Regex broken after v5.7.3
pressureless opened this issue · comments
The output for the following code with v 5.7.3 is:
tatsu: 5.7.3
# SIMPLE PARSE
# AST
( {'value': 'a1'},
'+',
{'value': 'a2'})
# JSON
[
{
"value": "a1"
},
"+",
{
"value": "a2"
}
]
The output for the same code with v 5.8.3 is:
tatsu: 5.8.3
# SIMPLE PARSE
# AST
( {'value': '1'},
'+',
{'value': '2'})
# JSON
[
{
"value": "1"
},
"+",
{
"value": "2"
}
]
import json
from pprint import pprint
import tatsu
print("tatsu: {}".format(tatsu.__version__))

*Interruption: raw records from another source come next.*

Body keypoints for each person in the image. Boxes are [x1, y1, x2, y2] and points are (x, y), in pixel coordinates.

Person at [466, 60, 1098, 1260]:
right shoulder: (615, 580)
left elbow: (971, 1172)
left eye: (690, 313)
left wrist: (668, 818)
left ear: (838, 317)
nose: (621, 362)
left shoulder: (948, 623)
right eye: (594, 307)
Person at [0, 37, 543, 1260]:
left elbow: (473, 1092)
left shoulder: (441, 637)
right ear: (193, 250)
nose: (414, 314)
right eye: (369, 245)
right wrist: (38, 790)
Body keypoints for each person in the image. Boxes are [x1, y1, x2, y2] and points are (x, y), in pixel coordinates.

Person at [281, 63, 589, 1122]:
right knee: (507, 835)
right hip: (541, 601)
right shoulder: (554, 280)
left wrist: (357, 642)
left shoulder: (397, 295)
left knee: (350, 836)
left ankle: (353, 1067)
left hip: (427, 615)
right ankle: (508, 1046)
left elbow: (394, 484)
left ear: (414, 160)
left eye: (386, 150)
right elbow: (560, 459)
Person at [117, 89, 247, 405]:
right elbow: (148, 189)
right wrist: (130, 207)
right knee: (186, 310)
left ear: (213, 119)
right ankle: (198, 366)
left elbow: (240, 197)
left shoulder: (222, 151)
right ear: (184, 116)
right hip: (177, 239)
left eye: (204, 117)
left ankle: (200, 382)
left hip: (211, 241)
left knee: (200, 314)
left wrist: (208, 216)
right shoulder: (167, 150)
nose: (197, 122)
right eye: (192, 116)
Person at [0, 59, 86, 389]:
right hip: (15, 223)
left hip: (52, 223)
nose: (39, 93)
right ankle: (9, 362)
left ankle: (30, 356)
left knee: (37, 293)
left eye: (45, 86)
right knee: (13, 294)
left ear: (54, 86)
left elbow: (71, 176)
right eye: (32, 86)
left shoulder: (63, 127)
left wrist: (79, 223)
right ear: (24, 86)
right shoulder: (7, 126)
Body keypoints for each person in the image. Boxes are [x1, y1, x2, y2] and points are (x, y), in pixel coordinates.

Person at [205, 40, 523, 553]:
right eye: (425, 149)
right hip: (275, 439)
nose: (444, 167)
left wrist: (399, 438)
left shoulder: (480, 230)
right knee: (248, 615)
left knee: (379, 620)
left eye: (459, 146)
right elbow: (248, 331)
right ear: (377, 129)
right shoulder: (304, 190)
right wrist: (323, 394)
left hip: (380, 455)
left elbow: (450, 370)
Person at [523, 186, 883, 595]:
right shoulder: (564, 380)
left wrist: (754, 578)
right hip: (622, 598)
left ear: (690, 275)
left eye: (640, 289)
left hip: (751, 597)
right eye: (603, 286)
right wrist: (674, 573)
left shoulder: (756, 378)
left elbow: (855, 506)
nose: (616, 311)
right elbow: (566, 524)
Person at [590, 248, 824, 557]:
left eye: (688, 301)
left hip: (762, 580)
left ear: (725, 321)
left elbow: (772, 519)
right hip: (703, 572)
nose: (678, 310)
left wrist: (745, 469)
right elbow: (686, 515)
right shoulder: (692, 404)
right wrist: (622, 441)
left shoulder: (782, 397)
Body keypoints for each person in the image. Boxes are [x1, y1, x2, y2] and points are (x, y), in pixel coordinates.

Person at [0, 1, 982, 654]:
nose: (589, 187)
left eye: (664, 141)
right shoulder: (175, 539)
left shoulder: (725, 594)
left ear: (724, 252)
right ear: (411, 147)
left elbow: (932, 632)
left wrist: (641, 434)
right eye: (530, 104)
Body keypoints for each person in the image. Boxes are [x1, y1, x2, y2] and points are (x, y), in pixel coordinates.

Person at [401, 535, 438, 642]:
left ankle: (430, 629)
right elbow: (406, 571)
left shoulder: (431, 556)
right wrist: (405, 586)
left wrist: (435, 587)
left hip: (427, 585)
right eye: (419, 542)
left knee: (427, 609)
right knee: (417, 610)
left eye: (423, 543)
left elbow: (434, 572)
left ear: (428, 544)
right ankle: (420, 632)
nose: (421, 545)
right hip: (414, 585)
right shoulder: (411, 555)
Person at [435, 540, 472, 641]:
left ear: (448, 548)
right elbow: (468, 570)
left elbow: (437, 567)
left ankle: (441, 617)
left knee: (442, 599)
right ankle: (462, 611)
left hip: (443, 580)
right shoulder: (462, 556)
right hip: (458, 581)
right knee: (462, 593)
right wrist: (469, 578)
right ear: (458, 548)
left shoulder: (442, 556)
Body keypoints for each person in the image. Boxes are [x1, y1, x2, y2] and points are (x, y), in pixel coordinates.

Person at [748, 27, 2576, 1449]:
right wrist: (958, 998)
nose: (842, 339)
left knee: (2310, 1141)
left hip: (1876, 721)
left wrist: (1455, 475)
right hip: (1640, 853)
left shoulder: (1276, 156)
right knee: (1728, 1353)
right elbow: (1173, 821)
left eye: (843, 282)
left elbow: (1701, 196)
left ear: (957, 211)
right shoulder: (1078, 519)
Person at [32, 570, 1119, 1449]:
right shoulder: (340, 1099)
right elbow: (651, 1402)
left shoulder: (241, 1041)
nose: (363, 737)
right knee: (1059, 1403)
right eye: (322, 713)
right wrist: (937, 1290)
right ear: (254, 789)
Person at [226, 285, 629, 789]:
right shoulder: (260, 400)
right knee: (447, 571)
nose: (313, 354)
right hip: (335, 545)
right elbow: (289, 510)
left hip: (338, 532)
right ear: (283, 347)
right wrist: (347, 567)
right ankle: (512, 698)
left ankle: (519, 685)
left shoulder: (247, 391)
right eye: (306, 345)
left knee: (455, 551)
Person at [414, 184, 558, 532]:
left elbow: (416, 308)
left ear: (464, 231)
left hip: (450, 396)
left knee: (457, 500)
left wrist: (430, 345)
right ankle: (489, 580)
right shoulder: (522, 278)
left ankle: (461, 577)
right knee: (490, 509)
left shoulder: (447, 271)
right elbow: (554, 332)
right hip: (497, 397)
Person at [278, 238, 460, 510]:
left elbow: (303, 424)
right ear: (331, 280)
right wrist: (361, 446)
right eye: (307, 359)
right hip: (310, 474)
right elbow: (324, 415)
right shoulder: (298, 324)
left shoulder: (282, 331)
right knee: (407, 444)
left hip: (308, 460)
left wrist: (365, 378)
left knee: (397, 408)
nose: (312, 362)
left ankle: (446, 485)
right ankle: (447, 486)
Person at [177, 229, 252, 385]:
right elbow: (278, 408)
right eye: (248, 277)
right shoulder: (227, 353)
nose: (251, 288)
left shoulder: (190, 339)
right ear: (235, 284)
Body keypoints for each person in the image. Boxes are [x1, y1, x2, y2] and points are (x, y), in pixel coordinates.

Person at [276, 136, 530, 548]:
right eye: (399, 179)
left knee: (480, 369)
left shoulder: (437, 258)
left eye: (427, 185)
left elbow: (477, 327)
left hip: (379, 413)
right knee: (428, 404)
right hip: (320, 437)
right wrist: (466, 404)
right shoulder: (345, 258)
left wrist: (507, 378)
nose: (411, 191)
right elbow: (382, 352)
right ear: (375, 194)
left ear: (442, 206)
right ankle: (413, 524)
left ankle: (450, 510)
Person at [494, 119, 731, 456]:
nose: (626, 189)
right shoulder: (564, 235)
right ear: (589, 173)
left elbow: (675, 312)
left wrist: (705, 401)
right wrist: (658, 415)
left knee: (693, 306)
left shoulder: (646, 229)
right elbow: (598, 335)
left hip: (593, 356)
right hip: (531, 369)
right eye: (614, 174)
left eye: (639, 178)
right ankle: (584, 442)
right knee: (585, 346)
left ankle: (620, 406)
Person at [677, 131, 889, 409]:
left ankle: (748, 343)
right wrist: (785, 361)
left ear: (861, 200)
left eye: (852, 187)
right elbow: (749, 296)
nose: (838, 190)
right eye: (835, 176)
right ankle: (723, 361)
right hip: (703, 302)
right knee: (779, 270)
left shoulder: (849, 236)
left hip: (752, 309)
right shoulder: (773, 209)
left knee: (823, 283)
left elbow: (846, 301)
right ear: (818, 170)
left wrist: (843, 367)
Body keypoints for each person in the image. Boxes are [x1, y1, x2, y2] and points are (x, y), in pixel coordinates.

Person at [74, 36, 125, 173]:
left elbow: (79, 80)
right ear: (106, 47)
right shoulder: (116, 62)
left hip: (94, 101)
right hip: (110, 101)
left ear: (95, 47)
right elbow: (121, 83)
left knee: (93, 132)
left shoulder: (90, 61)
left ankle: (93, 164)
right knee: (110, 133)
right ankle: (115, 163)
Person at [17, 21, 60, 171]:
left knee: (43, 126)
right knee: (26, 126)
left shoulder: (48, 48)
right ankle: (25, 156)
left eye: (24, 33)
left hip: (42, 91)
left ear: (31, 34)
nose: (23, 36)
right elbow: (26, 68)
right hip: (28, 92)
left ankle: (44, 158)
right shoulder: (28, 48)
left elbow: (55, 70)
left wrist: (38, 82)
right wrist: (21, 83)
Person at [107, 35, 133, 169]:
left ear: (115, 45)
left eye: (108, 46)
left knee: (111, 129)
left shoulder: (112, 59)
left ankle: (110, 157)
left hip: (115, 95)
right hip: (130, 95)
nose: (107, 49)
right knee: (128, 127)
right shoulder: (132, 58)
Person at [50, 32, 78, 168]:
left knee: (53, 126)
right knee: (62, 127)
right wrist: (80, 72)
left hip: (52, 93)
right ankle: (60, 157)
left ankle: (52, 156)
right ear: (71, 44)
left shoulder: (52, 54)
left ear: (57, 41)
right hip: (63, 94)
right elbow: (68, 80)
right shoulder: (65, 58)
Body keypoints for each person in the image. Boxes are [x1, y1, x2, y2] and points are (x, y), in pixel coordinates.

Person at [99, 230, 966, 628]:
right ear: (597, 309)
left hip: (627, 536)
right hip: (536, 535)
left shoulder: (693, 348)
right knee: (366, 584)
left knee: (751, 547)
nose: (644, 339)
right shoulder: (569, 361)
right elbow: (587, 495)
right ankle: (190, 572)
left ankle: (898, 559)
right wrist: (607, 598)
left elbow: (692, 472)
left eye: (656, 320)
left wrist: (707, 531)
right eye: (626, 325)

GRAMMAR=r"""@@grammar::CALC
start
=
expression $
;
expression
=
| expression '+' ~ term
| expression '-' ~ term
| term
;
term
=
| term '*' ~ factor
| term '/' ~ factor
| factor
;
factor
=
| '(' ~ expression ')'
| number
;
number
= value:/[A-Za-z]([A-Za-z0-9]*)/
;"""
def simple_parse():
grammar = GRAMMAR
parser = tatsu.compile(grammar)
ast = parser.parse('a1 + a2')
print('# SIMPLE PARSE')
print('# AST')
pprint(ast, width=20, indent=4)
print()
print('# JSON')
print(json.dumps(ast, indent=4))
if __name__ == '__main__':
simple_parse()
This is an intentional change, see https://github.com/neogeny/TatSu/blob/v5.8.3/CHANGELOG.rst#580--2022-03-12
Honor grouping in pattern expressions with the semantics of
re.findall(pattern, text)[0]
. Now groups that should not be returned when parsing should use the(?:)
syntax.
Following the change log entry:
>>> re.findall('[A-Za-z]([A-Za-z0-9]*)', 'a1')[0]
'1'
You need to modify the regular expression as follows:
>>> re.findall('[A-Za-z](?:[A-Za-z0-9]*)', 'a1')[0]
'a1'
or just drop the grouping, as it does not seem to be needed in this regular expression:
>>> re.findall('[A-Za-z][A-Za-z0-9]*', 'a1')[0]
'a1'
I saw that change, but didn't get it. Thank you for the clarification!